• _EXERCISE GOAL_:
Copy out all the entries exactly.

• _STORED RECORDS_:
------------------------------------

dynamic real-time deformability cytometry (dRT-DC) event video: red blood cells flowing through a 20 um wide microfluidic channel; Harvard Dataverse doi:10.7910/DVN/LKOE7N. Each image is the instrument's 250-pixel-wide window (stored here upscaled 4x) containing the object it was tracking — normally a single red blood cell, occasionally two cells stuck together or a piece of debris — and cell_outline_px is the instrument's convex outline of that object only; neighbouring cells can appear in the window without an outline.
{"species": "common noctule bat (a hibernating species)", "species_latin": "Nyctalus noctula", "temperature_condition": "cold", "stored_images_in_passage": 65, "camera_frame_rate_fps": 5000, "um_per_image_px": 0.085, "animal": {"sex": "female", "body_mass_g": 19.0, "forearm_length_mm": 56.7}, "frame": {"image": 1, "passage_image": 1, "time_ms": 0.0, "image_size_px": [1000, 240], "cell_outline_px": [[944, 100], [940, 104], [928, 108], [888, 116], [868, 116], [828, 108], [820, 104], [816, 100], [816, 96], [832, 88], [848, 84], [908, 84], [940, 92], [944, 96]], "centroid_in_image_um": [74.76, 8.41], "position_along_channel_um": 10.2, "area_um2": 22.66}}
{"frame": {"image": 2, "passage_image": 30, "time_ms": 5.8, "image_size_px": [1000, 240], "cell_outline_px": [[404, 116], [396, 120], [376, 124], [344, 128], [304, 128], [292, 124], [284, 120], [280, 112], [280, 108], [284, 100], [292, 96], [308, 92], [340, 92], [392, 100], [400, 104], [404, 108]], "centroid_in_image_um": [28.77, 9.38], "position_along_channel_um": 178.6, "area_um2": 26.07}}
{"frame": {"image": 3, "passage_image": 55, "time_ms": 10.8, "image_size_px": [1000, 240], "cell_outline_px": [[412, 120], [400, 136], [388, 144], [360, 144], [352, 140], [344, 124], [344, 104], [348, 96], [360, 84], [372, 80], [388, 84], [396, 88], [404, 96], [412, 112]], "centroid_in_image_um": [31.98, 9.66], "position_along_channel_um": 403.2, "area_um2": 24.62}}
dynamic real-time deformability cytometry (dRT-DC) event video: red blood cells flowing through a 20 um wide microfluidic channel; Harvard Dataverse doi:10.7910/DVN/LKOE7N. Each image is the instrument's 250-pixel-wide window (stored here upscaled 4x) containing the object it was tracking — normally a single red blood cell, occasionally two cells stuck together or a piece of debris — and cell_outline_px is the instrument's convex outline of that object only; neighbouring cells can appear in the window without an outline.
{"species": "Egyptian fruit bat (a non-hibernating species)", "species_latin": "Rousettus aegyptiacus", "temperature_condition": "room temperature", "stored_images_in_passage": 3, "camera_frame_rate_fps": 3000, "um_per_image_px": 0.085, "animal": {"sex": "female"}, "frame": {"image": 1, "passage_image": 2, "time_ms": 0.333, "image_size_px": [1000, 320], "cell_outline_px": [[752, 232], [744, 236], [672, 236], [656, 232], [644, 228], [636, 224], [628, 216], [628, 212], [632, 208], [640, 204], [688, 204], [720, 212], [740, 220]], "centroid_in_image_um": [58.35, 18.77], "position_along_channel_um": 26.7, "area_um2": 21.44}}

------------------------------------

• _WRITTEN SOLUTION_:
dynamic real-time deformability cytometry (dRT-DC) event video: red blood cells flowing through a 20 um wide microfluidic channel; Harvard Dataverse doi:10.7910/DVN/LKOE7N. Each image is the instrument's 250-pixel-wide window (stored here upscaled 4x) containing the object it was tracking — normally a single red blood cell, occasionally two cells stuck together or a piece of debris — and cell_outline_px is the instrument's convex outline of that object only; neighbouring cells can appear in the window without an outline.
{"species": "common noctule bat (a hibernating species)", "species_latin": "Nyctalus noctula", "temperature_condition": "cold", "stored_images_in_passage": 65, "camera_frame_rate_fps": 5000, "um_per_image_px": 0.085, "animal": {"sex": "female", "body_mass_g": 19.0, "forearm_length_mm": 56.7}, "frame": {"image": 1, "passage_image": 1, "time_ms": 0.0, "image_size_px": [1000, 240], "cell_outline_px": [[944, 100], [940, 104], [928, 108], [888, 116], [868, 116], [828, 108], [820, 104], [816, 100], [816, 96], [832, 88], [848, 84], [908, 84], [940, 92], [944, 96]], "centroid_in_image_um": [74.76, 8.41], "position_along_channel_um": 10.2, "area_um2": 22.66}}
{"frame": {"image": 2, "passage_image": 30, "time_ms": 5.8, "image_size_px": [1000, 240], "cell_outline_px": [[404, 116], [396, 120], [376, 124], [344, 128], [304, 128], [292, 124], [284, 120], [280, 112], [280, 108], [284, 100], [292, 96], [308, 92], [340, 92], [392, 100], [400, 104], [404, 108]], "centroid_in_image_um": [28.77, 9.38], "position_along_channel_um": 178.6, "area_um2": 26.07}}
{"frame": {"image": 3, "passage_image": 55, "time_ms": 10.8, "image_size_px": [1000, 240], "cell_outline_px": [[412, 120], [400, 136], [388, 144], [360, 144], [352, 140], [344, 124], [344, 104], [348, 96], [360, 84], [372, 80], [388, 84], [396, 88], [404, 96], [412, 112]], "centroid_in_image_um": [31.98, 9.66], "position_along_channel_um": 403.2, "area_um2": 24.62}}
dynamic real-time deformability cytometry (dRT-DC) event video: red blood cells flowing through a 20 um wide microfluidic channel; Harvard Dataverse doi:10.7910/DVN/LKOE7N. Each image is the instrument's 250-pixel-wide window (stored here upscaled 4x) containing the object it was tracking — normally a single red blood cell, occasionally two cells stuck together or a piece of debris — and cell_outline_px is the instrument's convex outline of that object only; neighbouring cells can appear in the window without an outline.
{"species": "Egyptian fruit bat (a non-hibernating species)", "species_latin": "Rousettus aegyptiacus", "temperature_condition": "room temperature", "stored_images_in_passage": 3, "camera_frame_rate_fps": 3000, "um_per_image_px": 0.085, "animal": {"sex": "female"}, "frame": {"image": 1, "passage_image": 2, "time_ms": 0.333, "image_size_px": [1000, 320], "cell_outline_px": [[752, 232], [744, 236], [672, 236], [656, 232], [644, 228], [636, 224], [628, 216], [628, 212], [632, 208], [640, 204], [688, 204], [720, 212], [740, 220]], "centroid_in_image_um": [58.35, 18.77], "position_along_channel_um": 26.7, "area_um2": 21.44}}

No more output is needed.